Discover Financial Services Inc.'s (DFS) fiscal third-quarter net earnings more than tripled from a year ago, bolstered by a legal settlement and lower expenses.

But the company also said it expected losses from souring card accounts to rise next quarter.

"We believe we've not reached peak loan losses," David Nelms, Discover's chief executive, during a Webcast of a discussion of the company's results announced earlier Thursday.

The quarterly results reported Thursday morning /come as the credit card industry is reeling from credit losses stemming from higher unemployment and a bleak economic outlook. The U.S. unemployment rate rose to 9.7% last month, and most economists believe it is likely to rise further. Cash-strapped card users are increasingly falling behind on payments and cutting back on credit-card spending.

Card issuers are also coping with sweeping U.S. legislation that will take a bite out of their income.

For the quarter ended Aug. 31, Discover posted net income of $577.5 million, or $1.07 a share, up from $180.1 million, or 37 cents a share, a year earlier.

The latest results include an after-tax gain of $287 million related to an antitrust settlement. The company will get another payment related to this settlement.

The company's shares recently traded at $15.85, up 53 cents, or 3.46%. The stock is within striking distance of its 52-week high of $17.70, reached last September.

Unlike most other card companies, which either issue plastic or process the transactions, Discover and bigger rival American Express Co. (AXP) do both. Therefore, in addition to the interest Discover earns on its credit-card loans, a chunk of its revenue comes from fees it charges banks and merchants, such as grocery stores or gas stations, to process card payments.

The Riverwoods, Ill., company reported rising delinquencies and charge-offs, or card loans that the company doesn't expect to collect on. Charge-offs for the third quarter totaled 8.39% of Discover's credit card loans, up from 7.79% in the second quarter and 5.20% a year ago. The charge-off rate for the third quarter, although elevated, is at the lower end of Discover's 8.5%-9% estimate for this period. The company expects credit card loan losses to be between 8.5% and 9% in the fourth quarter.

Borrowers at least a month behind on their card payments totaled 5.10%, up from 5.08% in the prior quarter and 3.85% a year earlier. The delinquency rate, a key gauge of future losses, is important for issuers because higher delinquencies force them to squirrel away capital to reserve for potential losses; ultimately, companies must write off loans if customers can't pay up.

Despite the uptick in delinquencies, Discover's reserve for credit losses, at $924.4 million, fell from the prior quarter's $1.1 billion.

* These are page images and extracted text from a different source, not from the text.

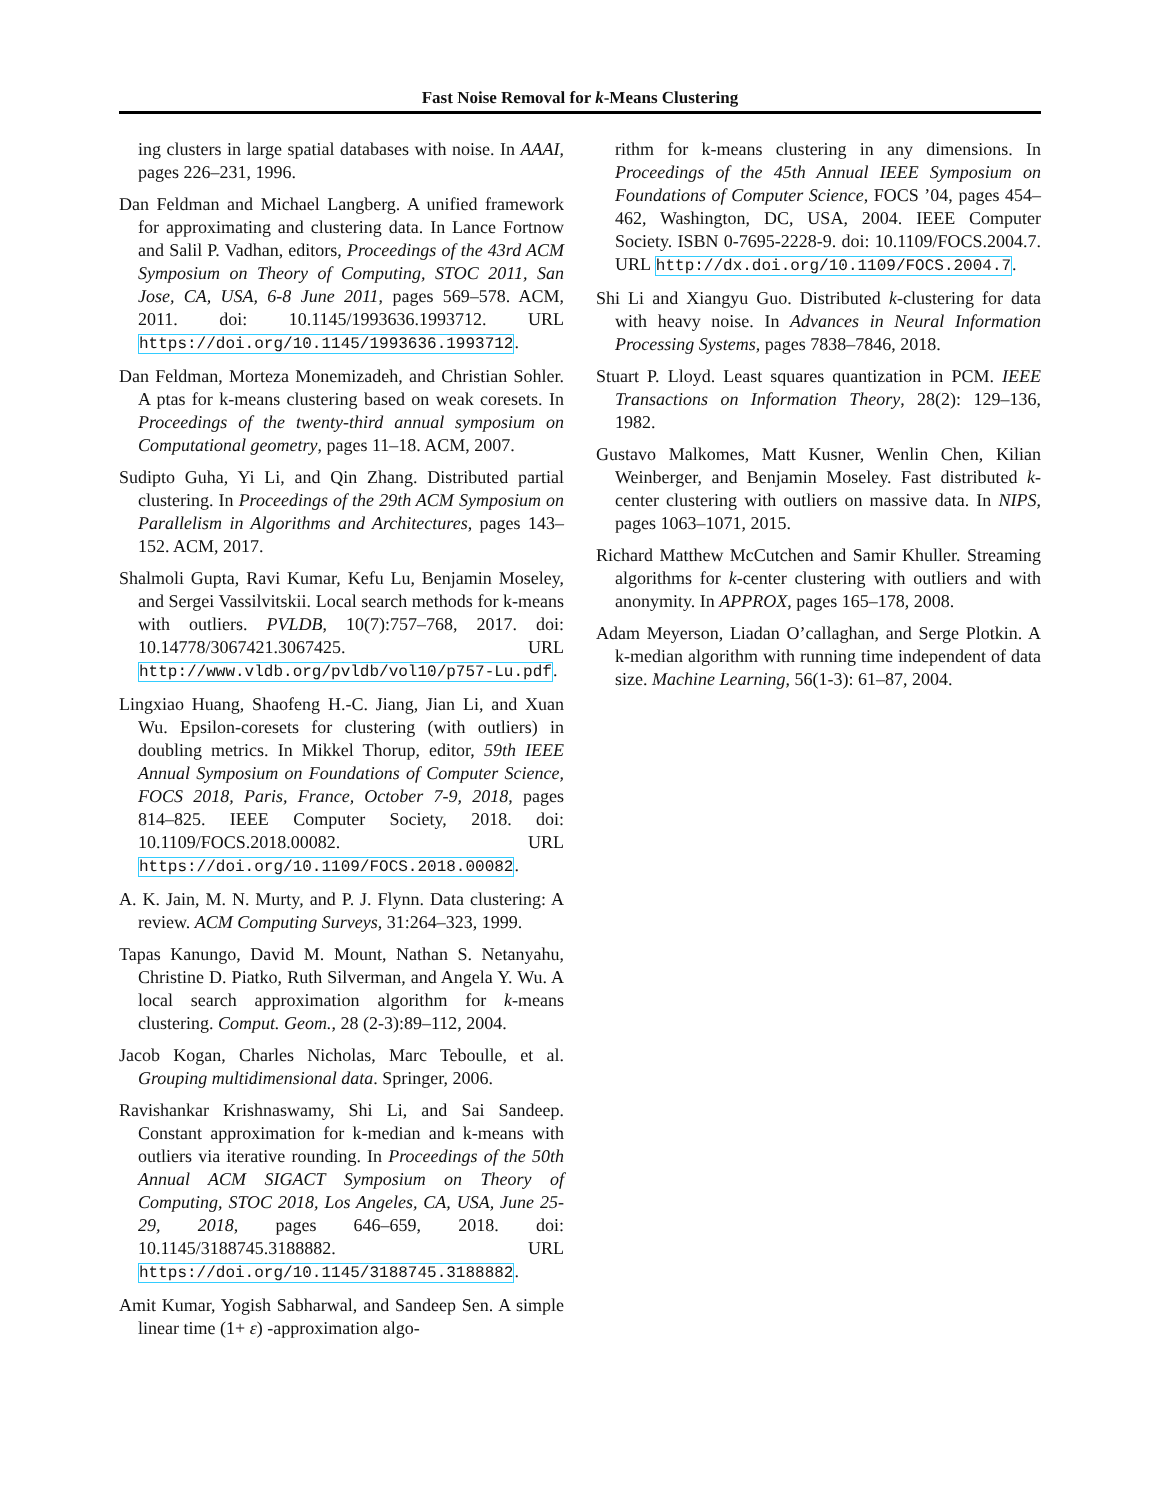Fast Noise Removal for k-Means Clustering
ing clusters in large spatial databases with noise. In AAAI, pages 226–231, 1996.
Dan Feldman and Michael Langberg. A unified framework for approximating and clustering data. In Lance Fortnow and Salil P. Vadhan, editors, Proceedings of the 43rd ACM Symposium on Theory of Computing, STOC 2011, San Jose, CA, USA, 6-8 June 2011, pages 569–578. ACM, 2011. doi: 10.1145/1993636.1993712. URL https://doi.org/10.1145/1993636.1993712.
Dan Feldman, Morteza Monemizadeh, and Christian Sohler. A ptas for k-means clustering based on weak coresets. In Proceedings of the twenty-third annual symposium on Computational geometry, pages 11–18. ACM, 2007.
Sudipto Guha, Yi Li, and Qin Zhang. Distributed partial clustering. In Proceedings of the 29th ACM Symposium on Parallelism in Algorithms and Architectures, pages 143–152. ACM, 2017.
Shalmoli Gupta, Ravi Kumar, Kefu Lu, Benjamin Moseley, and Sergei Vassilvitskii. Local search methods for k-means with outliers. PVLDB, 10(7):757–768, 2017. doi: 10.14778/3067421.3067425. URL http://www.vldb.org/pvldb/vol10/p757-Lu.pdf.
Lingxiao Huang, Shaofeng H.-C. Jiang, Jian Li, and Xuan Wu. Epsilon-coresets for clustering (with outliers) in doubling metrics. In Mikkel Thorup, editor, 59th IEEE Annual Symposium on Foundations of Computer Science, FOCS 2018, Paris, France, October 7-9, 2018, pages 814–825. IEEE Computer Society, 2018. doi: 10.1109/FOCS.2018.00082. URL https://doi.org/10.1109/FOCS.2018.00082.
A. K. Jain, M. N. Murty, and P. J. Flynn. Data clustering: A review. ACM Computing Surveys, 31:264–323, 1999.
Tapas Kanungo, David M. Mount, Nathan S. Netanyahu, Christine D. Piatko, Ruth Silverman, and Angela Y. Wu. A local search approximation algorithm for k-means clustering. Comput. Geom., 28 (2-3):89–112, 2004.
Jacob Kogan, Charles Nicholas, Marc Teboulle, et al. Grouping multidimensional data. Springer, 2006.
Ravishankar Krishnaswamy, Shi Li, and Sai Sandeep. Constant approximation for k-median and k-means with outliers via iterative rounding. In Proceedings of the 50th Annual ACM SIGACT Symposium on Theory of Computing, STOC 2018, Los Angeles, CA, USA, June 25-29, 2018, pages 646–659, 2018. doi: 10.1145/3188745.3188882. URL https://doi.org/10.1145/3188745.3188882.
Amit Kumar, Yogish Sabharwal, and Sandeep Sen. A simple linear time (1+ ε) -approximation algo-
rithm for k-means clustering in any dimensions. In Proceedings of the 45th Annual IEEE Symposium on Foundations of Computer Science, FOCS ’04, pages 454–462, Washington, DC, USA, 2004. IEEE Computer Society. ISBN 0-7695-2228-9. doi: 10.1109/FOCS.2004.7. URL http://dx.doi.org/10.1109/FOCS.2004.7.
Shi Li and Xiangyu Guo. Distributed k-clustering for data with heavy noise. In Advances in Neural Information Processing Systems, pages 7838–7846, 2018.
Stuart P. Lloyd. Least squares quantization in PCM. IEEE Transactions on Information Theory, 28(2): 129–136, 1982.
Gustavo Malkomes, Matt Kusner, Wenlin Chen, Kilian Weinberger, and Benjamin Moseley. Fast distributed k-center clustering with outliers on massive data. In NIPS, pages 1063–1071, 2015.
Richard Matthew McCutchen and Samir Khuller. Streaming algorithms for k-center clustering with outliers and with anonymity. In APPROX, pages 165–178, 2008.
Adam Meyerson, Liadan O’callaghan, and Serge Plotkin. A k-median algorithm with running time independent of data size. Machine Learning, 56(1-3): 61–87, 2004.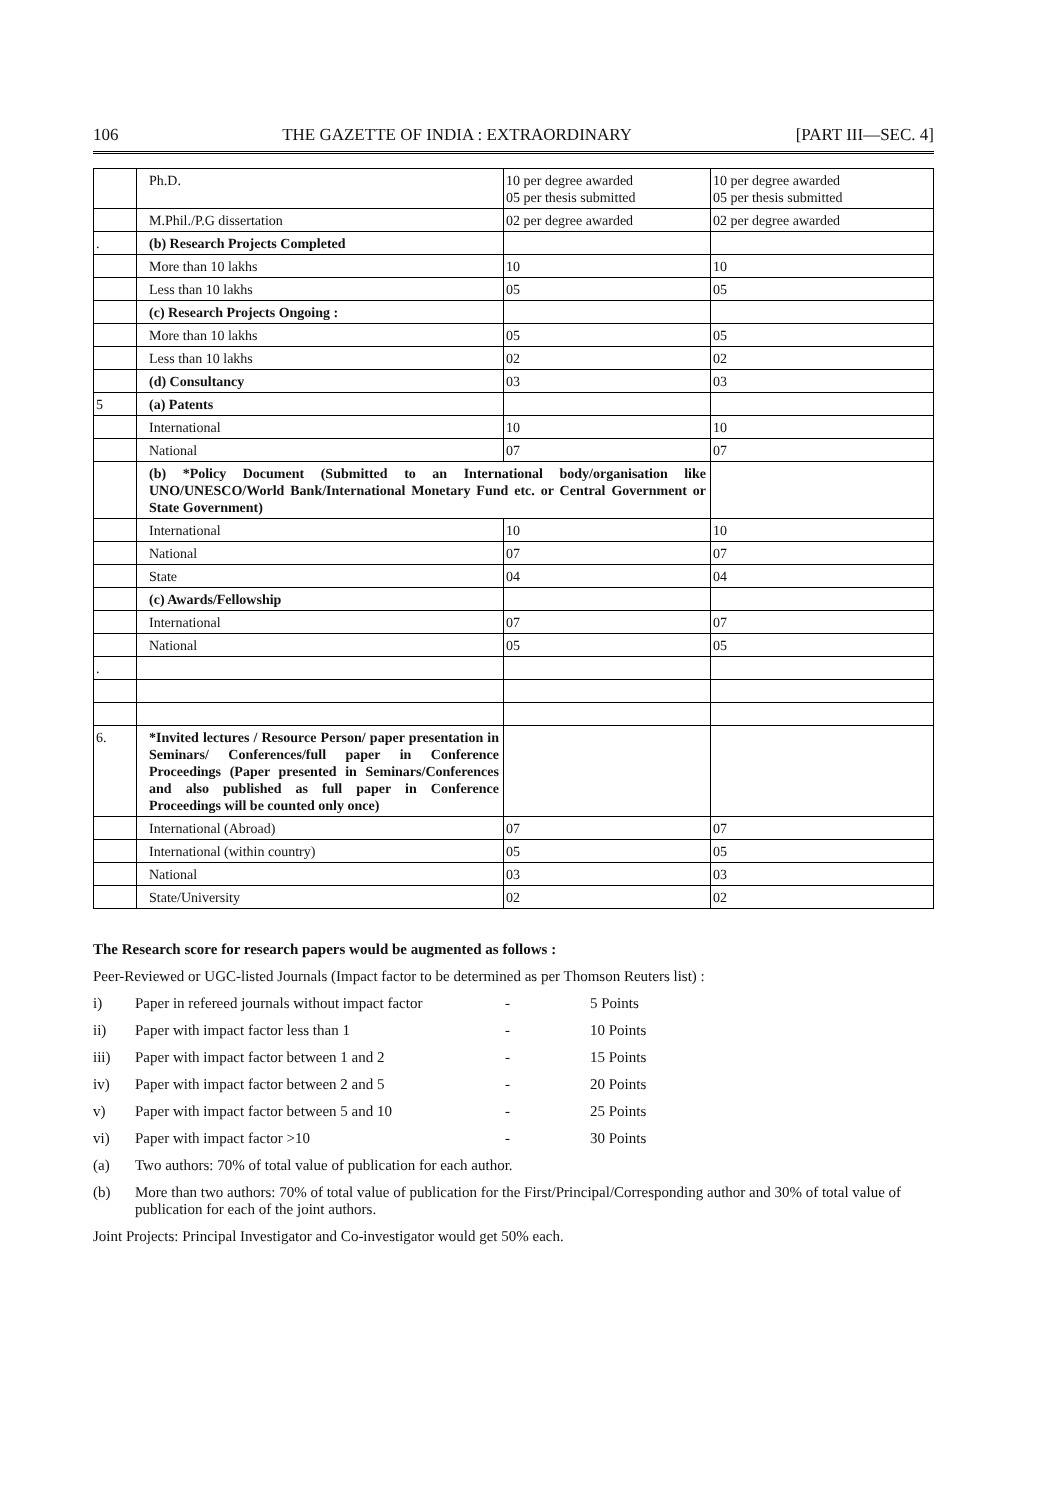106 THE GAZETTE OF INDIA : EXTRAORDINARY [PART III—SEC. 4]
| | Ph.D. | 10 per degree awarded 05 per thesis submitted | 10 per degree awarded 05 per thesis submitted |
| | M.Phil./P.G dissertation | 02 per degree awarded | 02 per degree awarded |
| . | (b) Research Projects Completed | | |
| | More than 10 lakhs | 10 | 10 |
| | Less than 10 lakhs | 05 | 05 |
| | (c) Research Projects Ongoing : | | |
| | More than 10 lakhs | 05 | 05 |
| | Less than 10 lakhs | 02 | 02 |
| | (d) Consultancy | 03 | 03 |
| 5 | (a) Patents | | |
| | International | 10 | 10 |
| | National | 07 | 07 |
| | (b) *Policy Document (Submitted to an International body/organisation like UNO/UNESCO/World Bank/International Monetary Fund etc. or Central Government or State Government) | | |
| | International | 10 | 10 |
| | National | 07 | 07 |
| | State | 04 | 04 |
| | (c) Awards/Fellowship | | |
| | International | 07 | 07 |
| | National | 05 | 05 |
| . | | | |
| 6. | *Invited lectures / Resource Person/ paper presentation in Seminars/ Conferences/full paper in Conference Proceedings (Paper presented in Seminars/Conferences and also published as full paper in Conference Proceedings will be counted only once) | | |
| | International (Abroad) | 07 | 07 |
| | International (within country) | 05 | 05 |
| | National | 03 | 03 |
| | State/University | 02 | 02 |
The Research score for research papers would be augmented as follows :
Peer-Reviewed or UGC-listed Journals (Impact factor to be determined as per Thomson Reuters list) :
i) Paper in refereed journals without impact factor - 5 Points
ii) Paper with impact factor less than 1 - 10 Points
iii) Paper with impact factor between 1 and 2 - 15 Points
iv) Paper with impact factor between 2 and 5 - 20 Points
v) Paper with impact factor between 5 and 10 - 25 Points
vi) Paper with impact factor >10 - 30 Points
(a) Two authors: 70% of total value of publication for each author.
(b) More than two authors: 70% of total value of publication for the First/Principal/Corresponding author and 30% of total value of publication for each of the joint authors.
Joint Projects: Principal Investigator and Co-investigator would get 50% each.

This is because the company, taking advantage of a federal program aimed at thawing the consumer debt market, sold to investors $1.5 billion of securities made up of card loans on its books.

In an attempt to offset losses stemming from souring card loans, the company reined in expenses by 14% from the prior year, as it cut its work force and marketing spending.

Investors have taken comfort from Discover's transformation into a bank-holding company. With that status, Discover has participated in government-led efforts aimed at stabilizing the industry. The company got $1.2 billion in March from the U.S. Treasury's Troubled Asset Relief Program in exchange for a stake in the company.

Discover isn't yet repaying the government's investment in the company, said Nelms on Thursday.

"We do have a process we go through with regulators and the board," before the federal funds may be repaid, said Nelms during the Webcast.

While Discover is "feeling increasingly positive" about its ability to successfully sell stock and tap the debt markets in the most recent quarter, it has yet to go through the process that will pave the way for repaying the government, said Nelms.

In July, at the time Discover commenced its $534 million stock offering, the company said it may use a portion of the funds to repay the government.